EXERCISE DESCRIPTION: Could you reproduce the FreeBSD makefile diff below, character for character?

Merge branch 'adamierymenko-dev' into android-jni

11 years ago · 6d398beefd
5 changed files with 68 additions and 42 deletions
--- a/make-freebsd.mk
+++ b/make-freebsd.mk
@ -1,5 +1,5 @@
-CC=cc
-CXX=c++
+CC?=cc
+CXX?=c++

 INCLUDES=
 DEFS=
@ -16,19 +16,20 @@ endif
 # "make debug" is a shortcut for this
 ifeq ($(ZT_DEBUG),1)
 	DEFS+=-DZT_TRACE 
-	CFLAGS=-Wall -g -pthread $(INCLUDES) $(DEFS)
-	LDFLAGS=
+	CFLAGS+=-Wall -g -pthread $(INCLUDES) $(DEFS)
+	LDFLAGS+=
 	STRIP=echo
 	# The following line enables optimization for the crypto code, since
 	# C25519 in particular is almost UNUSABLE in heavy testing without it.
 ext/lz4/lz4.o node/Salsa20.o node/SHA512.o node/C25519.o node/Poly1305.o: CFLAGS = -Wall -O2 -g -pthread $(INCLUDES) $(DEFS)
 else
-	CFLAGS=-Wall -O3 -fPIE -fvisibility=hidden -fstack-protector -pthread $(INCLUDES) -DNDEBUG $(DEFS)

Recorded data:
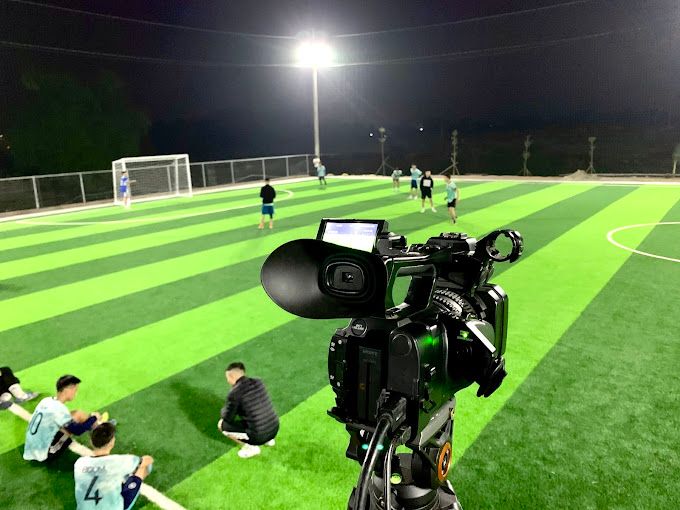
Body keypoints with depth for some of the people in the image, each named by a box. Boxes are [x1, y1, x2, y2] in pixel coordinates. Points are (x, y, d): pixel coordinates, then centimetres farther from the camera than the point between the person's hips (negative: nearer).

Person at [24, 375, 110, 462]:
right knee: (78, 416, -8)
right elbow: (78, 431, -17)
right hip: (44, 454, -8)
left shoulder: (47, 401, 3)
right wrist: (94, 418, -2)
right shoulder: (58, 409, -22)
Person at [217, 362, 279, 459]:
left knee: (221, 424, 9)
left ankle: (251, 447, 5)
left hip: (258, 436, -7)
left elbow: (227, 417, -3)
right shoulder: (258, 382, 4)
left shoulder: (234, 393, -14)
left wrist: (224, 410, 18)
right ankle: (268, 439, 22)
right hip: (275, 429, 7)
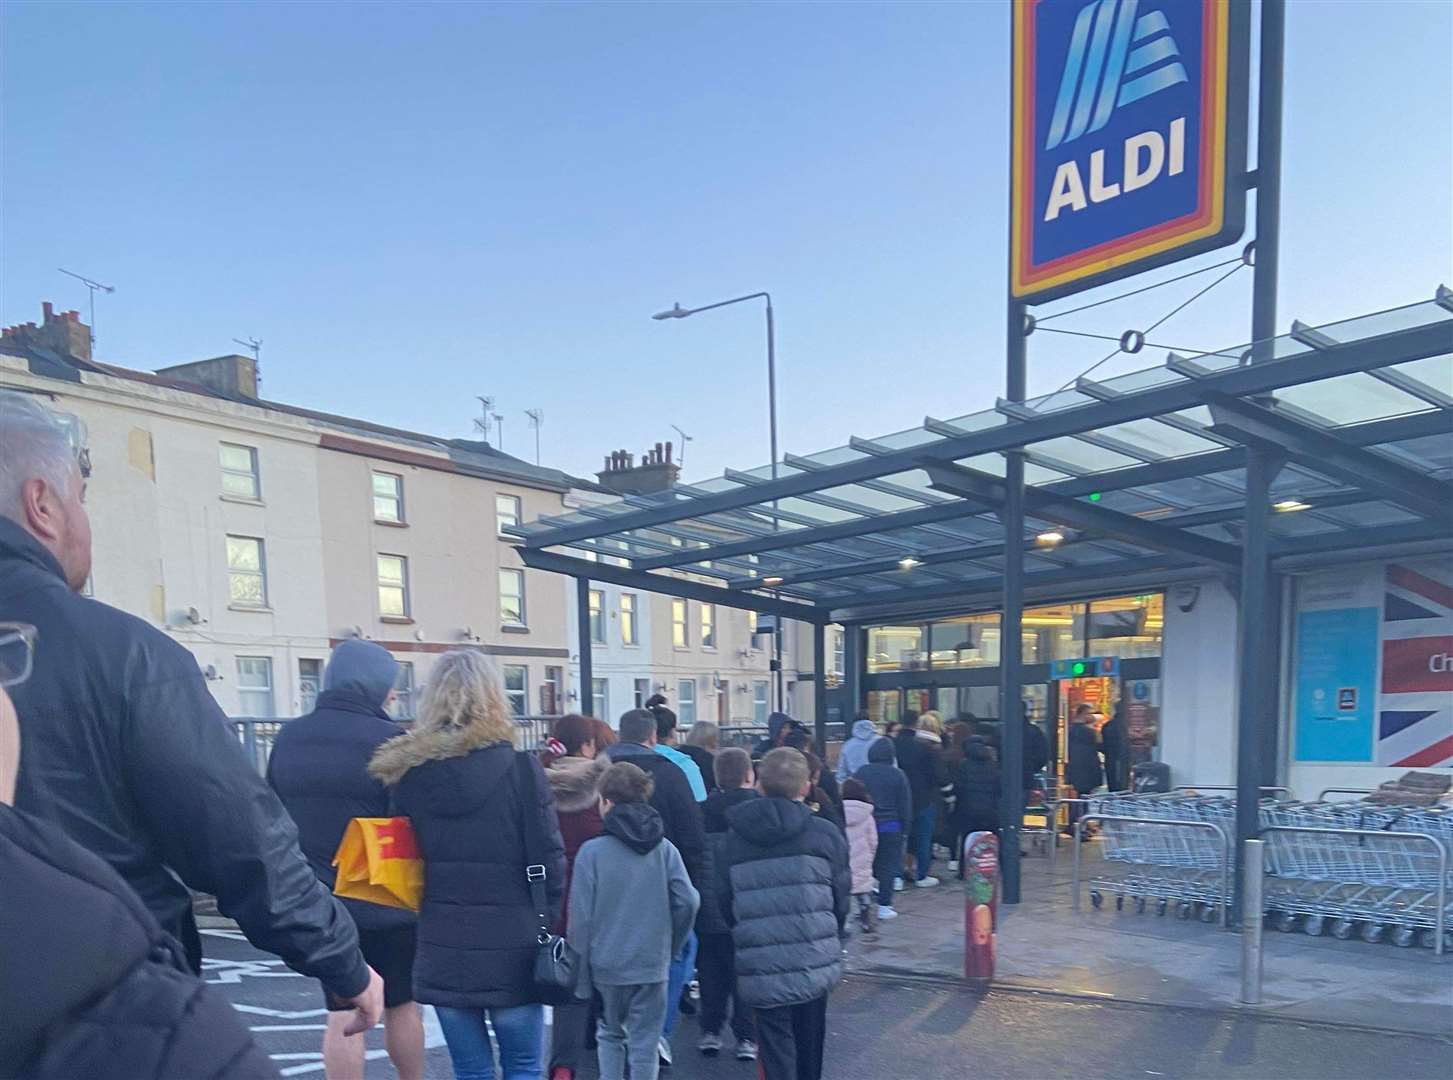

YOUR SOLUTION:
Merge branch 'adamierymenko-dev' into android-jni

11 years ago · 6d398beefd
5 changed files with 68 additions and 42 deletions
--- a/make-freebsd.mk
+++ b/make-freebsd.mk
@ -1,5 +1,5 @@
-CC=cc
-CXX=c++
+CC?=cc
+CXX?=c++

 INCLUDES=
 DEFS=
@ -16,19 +16,20 @@ endif
 # "make debug" is a shortcut for this
 ifeq ($(ZT_DEBUG),1)
 	DEFS+=-DZT_TRACE 
-	CFLAGS=-Wall -g -pthread $(INCLUDES) $(DEFS)
-	LDFLAGS=
+	CFLAGS+=-Wall -g -pthread $(INCLUDES) $(DEFS)
+	LDFLAGS+=
 	STRIP=echo
 	# The following line enables optimization for the crypto code, since
 	# C25519 in particular is almost UNUSABLE in heavy testing without it.
 ext/lz4/lz4.o node/Salsa20.o node/SHA512.o node/C25519.o node/Poly1305.o: CFLAGS = -Wall -O2 -g -pthread $(INCLUDES) $(DEFS)
 else
-	CFLAGS=-Wall -O3 -fPIE -fvisibility=hidden -fstack-protector -pthread $(INCLUDES) -DNDEBUG $(DEFS)